A legal deadline that expired yesterday means that Lance Armstrong cannot now sue former US Postal Service team mate Floyd Landis for defamation as a result of the latter’s accusations that the seven-time Tour de France winner was central to an organised system of doping within the team.
Yesterday marked the passing of a year since Landis, who won the Tour de France in 2006, the year after Armstrong first retired, but was later stripped of his title for doping, emailed Steve Johnson, CEO of USA Cycling, setting out his accusations against the Texan and other former US Postal Service riders as well as members of its management team. Landis's allegations were subsequently repeated in a number of media outlets, led by The Wall Street Journal.
According to the New York Daily News, that means that under the law applicable in California, the state where Landis made his claims, Armstrong, who has always denied the claims and raised questions over his former team mate’s credibility as someone who long denied doping before finally confessing to it, is now statute-barred from bringing a defamation action.
There could be several reasons behind Armstrong’s apparent decision not to sue. First, it’s well known that any money Landis might once have made from cycling has long been swallowed up by costs incurred as he tried to clear his own name.
Secondly, Armstrong and his advisors may be focusing their efforts more on the ongoing investigation into doping within professional cycling in the US being led by FDA Special Agent Jeff Novitzky and a Federal Grand Jury in Los Angeles.
Things have gone quiet on that front recently, possibly due to Bonds’ involvement in the Barry Bonds perjury trial, which led to the former baseball star’s conviction last month, but recent police raids on a number of riders in Italy are said to be linked to Novitzky’s investigation, demonstrating that it is very much alive.
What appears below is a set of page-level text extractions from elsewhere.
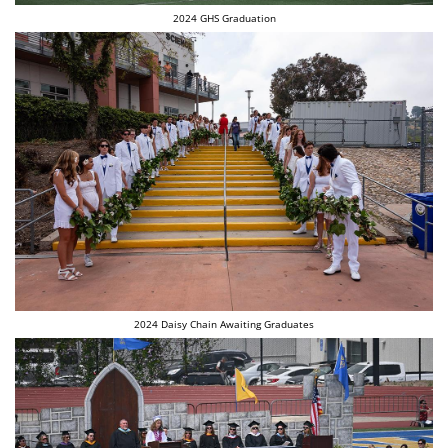
2024 GHS Graduation
2024 Daisy Chain Awaiting Graduates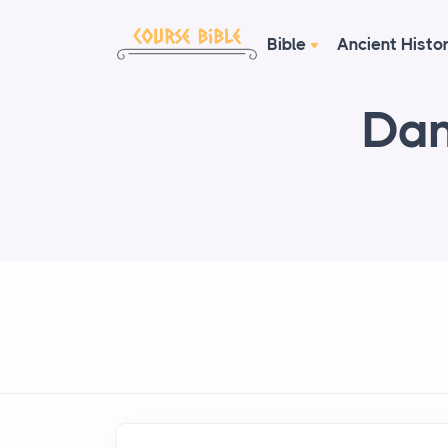
Bible
Ancient Histo
Dan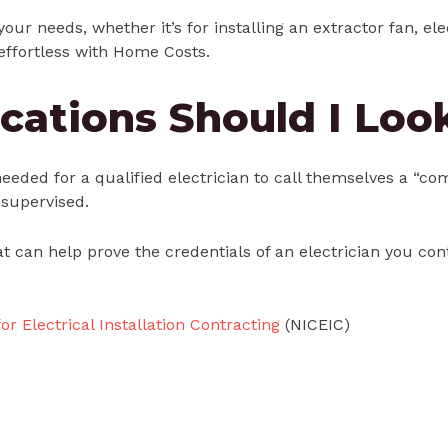
your needs, whether it’s for installing an extractor fan, el
effortless with Home Costs.
cations Should I Loo
 needed for a qualified electrician to call themselves a “c
nsupervised.
at can help prove the credentials of an electrician you co
or Electrical Installation Contracting
(NICEIC)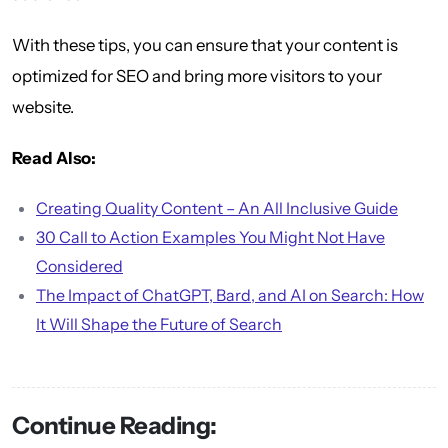
With these tips, you can ensure that your content is
optimized for SEO and bring more visitors to your
website.
Read Also:
Creating Quality Content – An All Inclusive Guide
30 Call to Action Examples You Might Not Have
Considered
The Impact of ChatGPT, Bard, and AI on Search: How
It Will Shape the Future of Search
Continue Reading: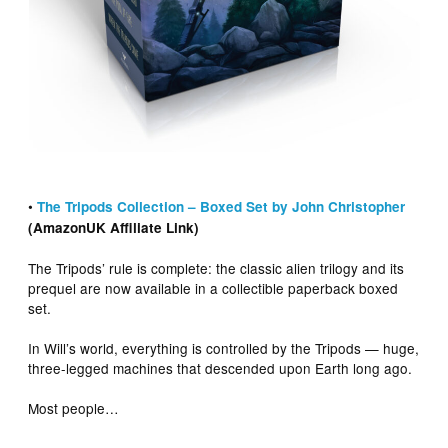
•
The Tripods Collection – Boxed Set by John Christopher
(AmazonUK Affiliate Link)
The Tripods’ rule is complete: the classic alien trilogy and its
prequel are now available in a collectible paperback boxed
set.
In Will’s world, everything is controlled by the Tripods — huge,
three-legged machines that descended upon Earth long ago.
Most people…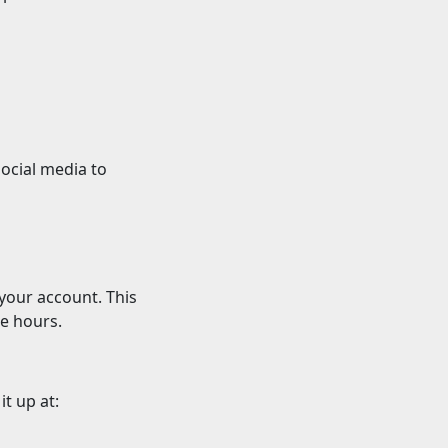
ocial media to
 your account. This
ce hours.
it up at: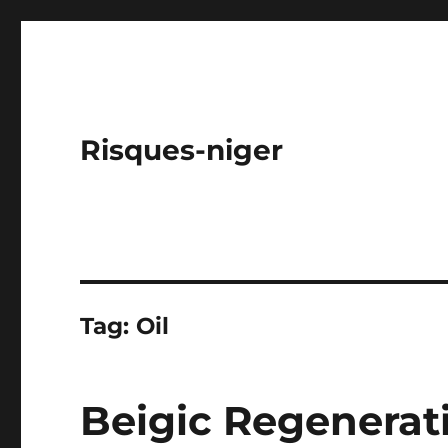
Risques-niger
Tag:
Oil
Beigic Regenerati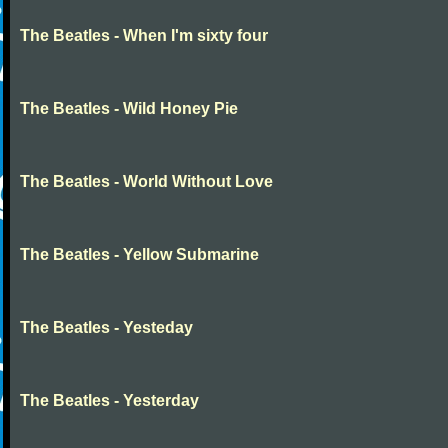
The Beatles - When I'm sixty four
The Beatles - Wild Honey Pie
The Beatles - World Without Love
The Beatles - Yellow Submarine
The Beatles - Yesteday
The Beatles - Yesterday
The Italian press has also reported recently that Novitzky has turned his attentions to an examination of the bank accounts of Italian sports doctor Michele Ferrari, Armstrong’s former trainer. The cyclist severed his professional links with the physician in 2004, but last month his spokesman, Mark Fabiani, confirmed that the pair had met socially last year.
Conspiracy theorists might point to a third reason for Armstrong not wishing to sue Landis for defamation – it would mean that he would be certain to have to take the witness stand himself and subject to intense cross-examination.
"Litigation is distracting and expensive and opens the door to a lot of bad things," James Wagstaffe, a San Francisco-based lawyer who has defended large publishers in defamation cases, told the New York Daily News.
"I tell people you have to be careful what you ask for," he continued, mentioning the writer Oscar Wilde and baseball star Roger Clemens, two plaintiffs in high-profile defamation cases who instead saw themselves impaled on the sword of justice. "It opens a lot of doors to discovery into anything about their reputation that's bad."
For their part, Armstrong and his associates say that they don’t wish to give Landis any more publicity than he has already receieved. "We have no intention of wasting any more time or money on Floyd Landis," said Fabiani. "He is a person who is so discredited already that it would be impossible to discredit him anymore."